Records from a dataset
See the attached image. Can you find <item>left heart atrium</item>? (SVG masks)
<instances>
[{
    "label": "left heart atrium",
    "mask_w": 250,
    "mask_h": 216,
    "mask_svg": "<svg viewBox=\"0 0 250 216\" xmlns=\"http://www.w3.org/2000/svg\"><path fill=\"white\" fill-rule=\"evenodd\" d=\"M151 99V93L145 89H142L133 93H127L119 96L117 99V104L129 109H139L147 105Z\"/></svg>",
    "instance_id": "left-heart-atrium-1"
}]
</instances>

● **GIVEN REQUEST**
How many lines in the records above contain the string "heart"? Reply with the number only.

● **COMPLETED TASK**
3